Viele Begleit- und Folgeprobleme des Ersten Weltkrieges waren vor Ort, in den Kommunen zu lösen. An diesem höheren Aufgabendruck wuchsen Organisations- und Kommunikationsarbeit der Stadtverwaltungen. Insofern „bildete der Krieg (…) die große, glänzend bestandene Bewährungsprobe für jenes in der Hochindustrialisierung eingeübte Zusammenspiel von kommunaler Selbstverwaltung, industrieller Verstädterung und ausgreifender Urbanisierung“ (Reulecke 1992, S. 149f.).

Doch unter schwierigen politischen und ökonomischen Rahmenbedingungen der Demokratie von Weimar (Lasten des Versailler Vertrages, nachrevolutionäre Wirren, Hyperinflation, Weltwirtschaftskrise etc.) wurden die neuen wirtschaftlichen, sozialen etc. Aufgaben der Kommunen zunehmend zur Bürde. In der Endphase der Weimarer Republik habe eine „ausgesprochen städtefeindliche(n) Grundstimmung“ geherrscht. Politik sowie Bürokratie und Technokratie setzten in ihren Problemlösungskonzepten auf Zentralisierung, verstärkt durch die Notverordnungen: „Die Städte wurden zu Gunsten des nationalen Staatsapparates entmachtet; sie wurden zu bloßen ‚Gemeinden‘ innerhalb des staatlichen Ganzen.“ (Reulecke 1992, S. 153) Im Nachhinein muss also die Periode vor (!) 1914 als Hoch-Zeit „kommunaler Selbstverwaltung“ der Städte angesehen werden.
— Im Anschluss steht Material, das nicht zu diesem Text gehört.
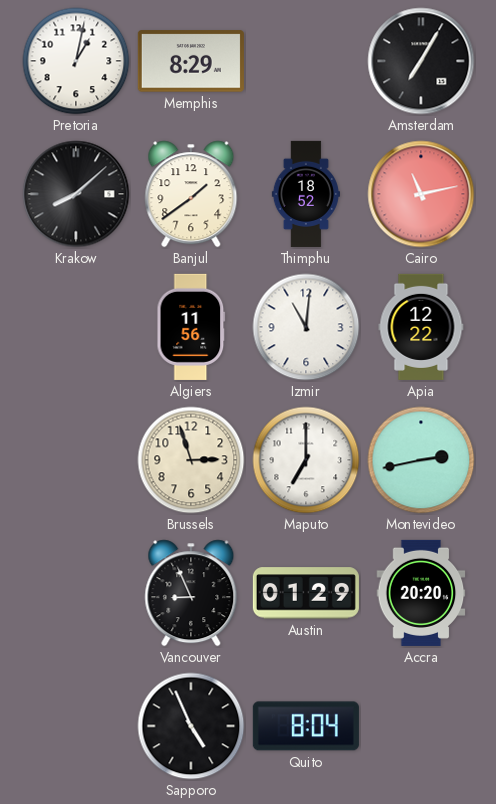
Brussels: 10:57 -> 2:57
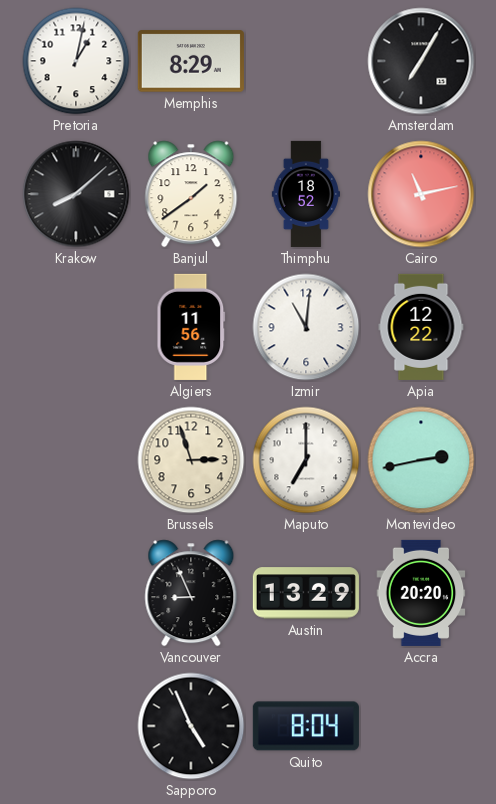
Austin: 01:29 -> 13:29
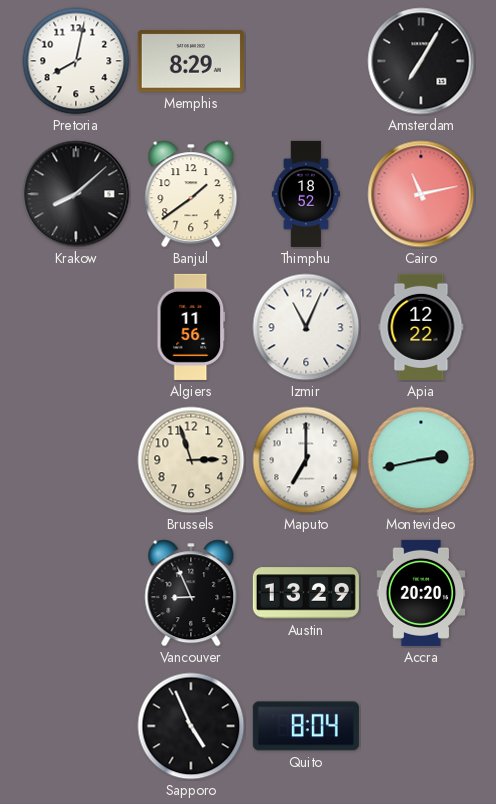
Pretoria: 1:02 -> 8:02
Izmir: 11:01 -> 11:04
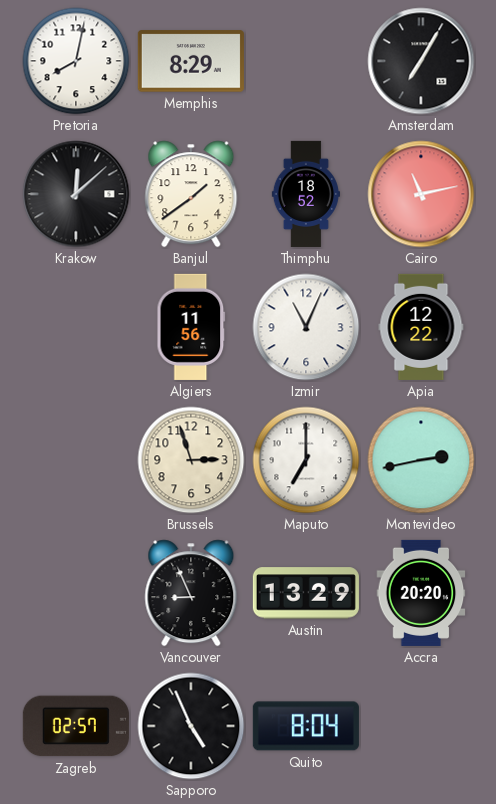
Krakow: 8:08 -> 12:08
Zagreb: none -> 02:57
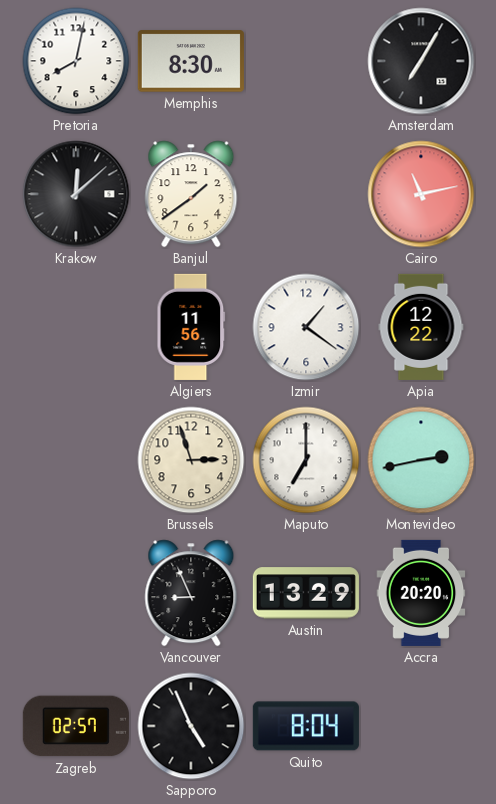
Memphis: 8:29 -> 8:30
Thimphu: 18:52 -> none
Izmir: 11:04 -> 1:21
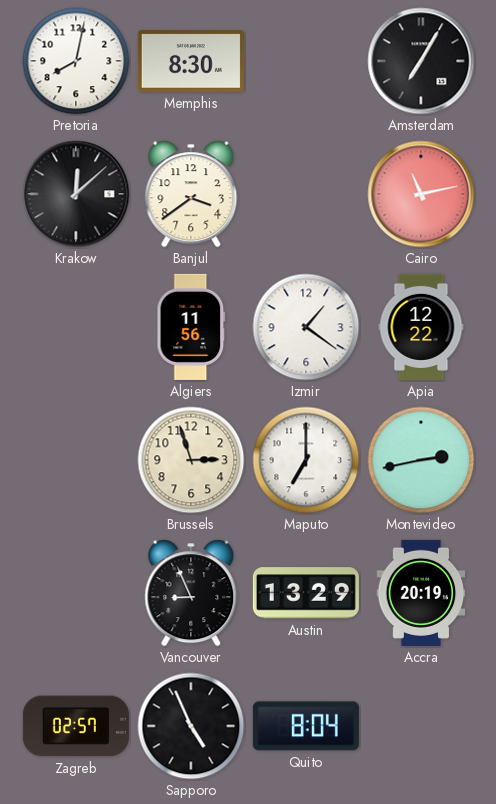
Banjul: 1:39 -> 3:39
Accra: 20:20 -> 20:19
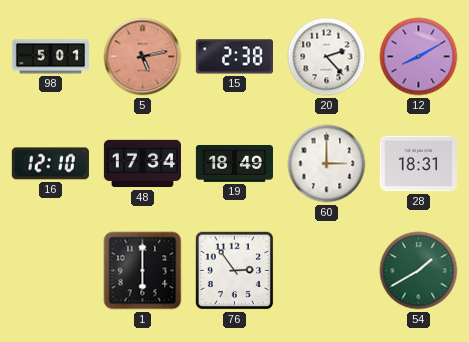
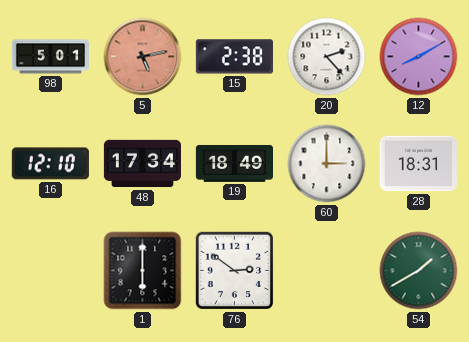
76: 2:54 -> 2:51
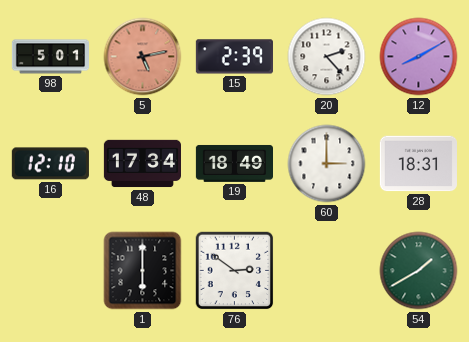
15: 2:38 -> 2:39
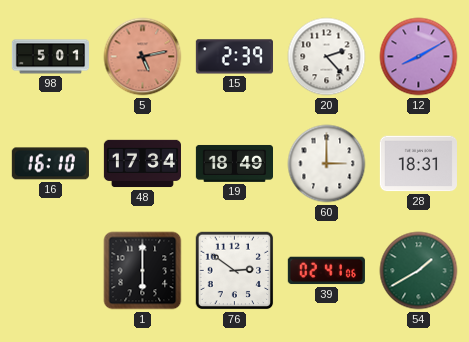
16: 12:10 -> 16:10
39: none -> 02:41
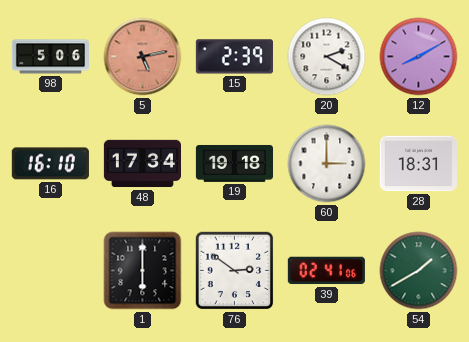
98: 5:01 -> 5:06
20: 2:23 -> 2:20
19: 18:49 -> 19:18
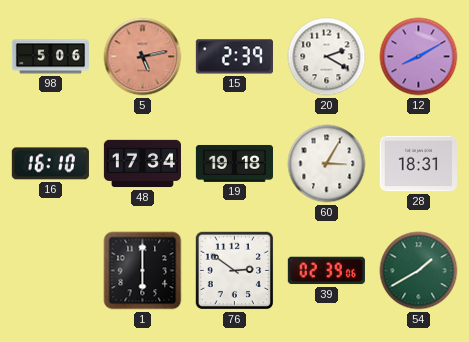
60: 3:00 -> 3:05
39: 02:41 -> 02:39
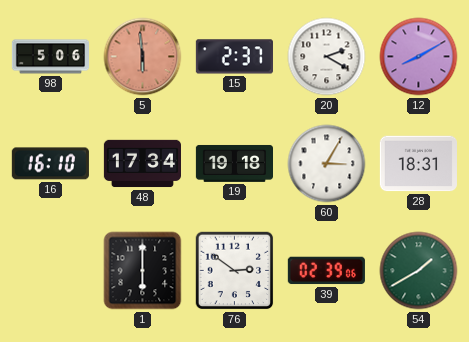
5: 5:13 -> 5:59
15: 2:39 -> 2:37
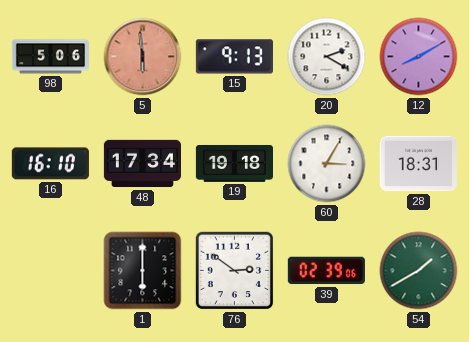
15: 2:37 -> 9:13
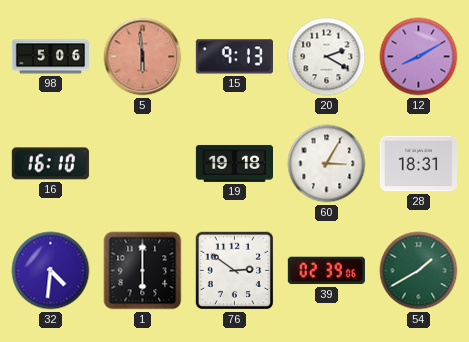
48: 17:34 -> none
32: none -> 4:31
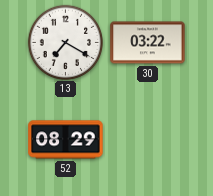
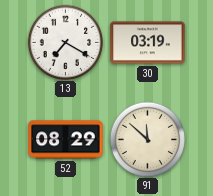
30: 03:22 -> 03:19
91: none -> 11:52
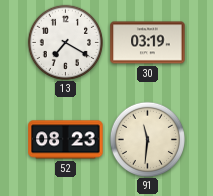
52: 08:29 -> 08:23
91: 11:52 -> 11:31
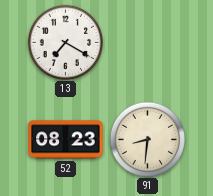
30: 03:19 -> none
91: 11:31 -> 8:31
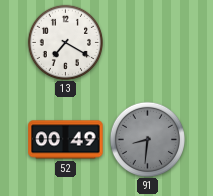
52: 08:23 -> 00:49
91 dial: cream -> grey
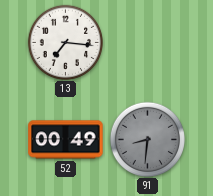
13: 7:20 -> 7:16
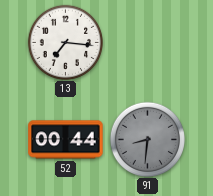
52: 00:49 -> 00:44
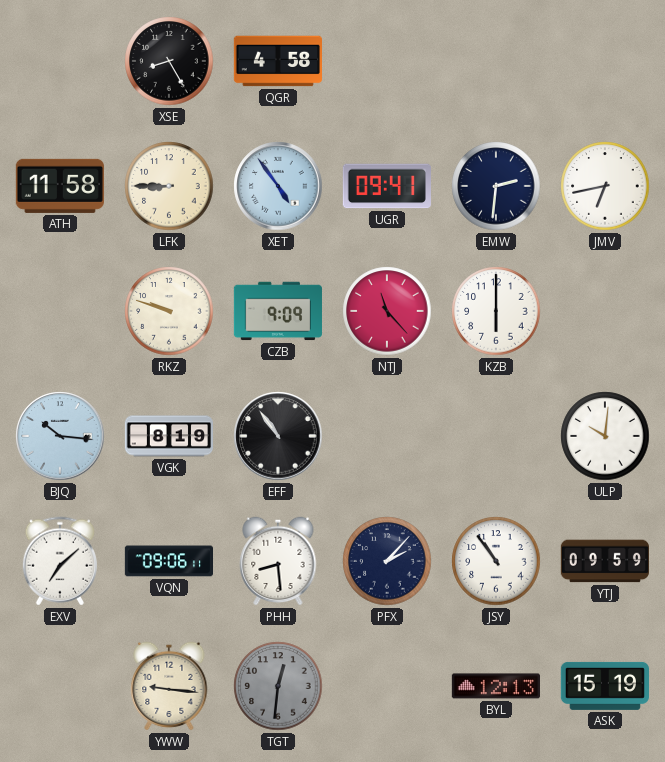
Dies auch deshalb, weil urbane Lebensweise – zunächst ein attraktives, fortschrittliches Merkmal der Städte – sich nunmehr, ab den 1920er-Jahren, auf die ganze Gesellschaft ausbreitete.

Kommunale Selbstverwaltung und Parteien in der Weimarer Republik

Abb.: Zitat aus der Zeitschrift Städtetag 1928, Nr. 6, Sp. 658.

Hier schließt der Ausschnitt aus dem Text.